INSTRUCTIONS FOR THE TASK => As you print the data below, keep every line exactly as it is and leave the images behind.

DATASET SECTION =>
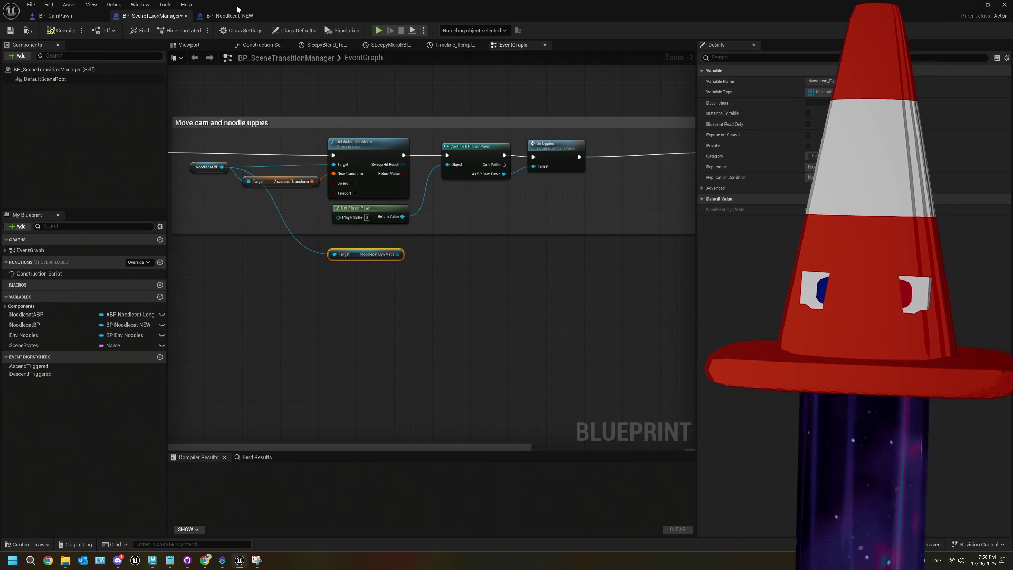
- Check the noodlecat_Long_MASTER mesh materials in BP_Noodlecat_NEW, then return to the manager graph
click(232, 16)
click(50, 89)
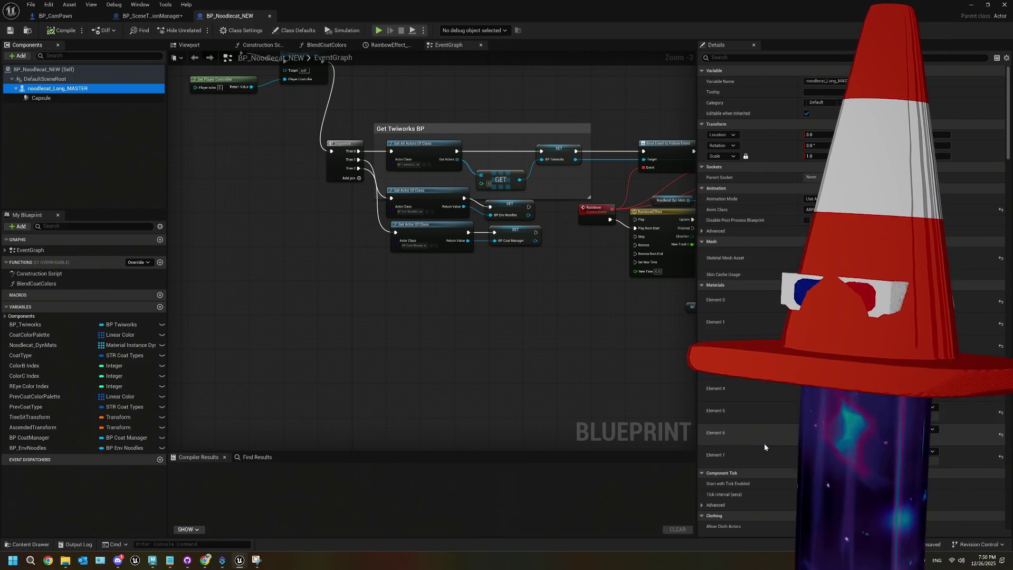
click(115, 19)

EXERCISE SOLUTION =>
- Check the noodlecat_Long_MASTER mesh materials in BP_Noodlecat_NEW, then return to the manager graph
click(232, 16)
click(50, 89)
click(115, 19)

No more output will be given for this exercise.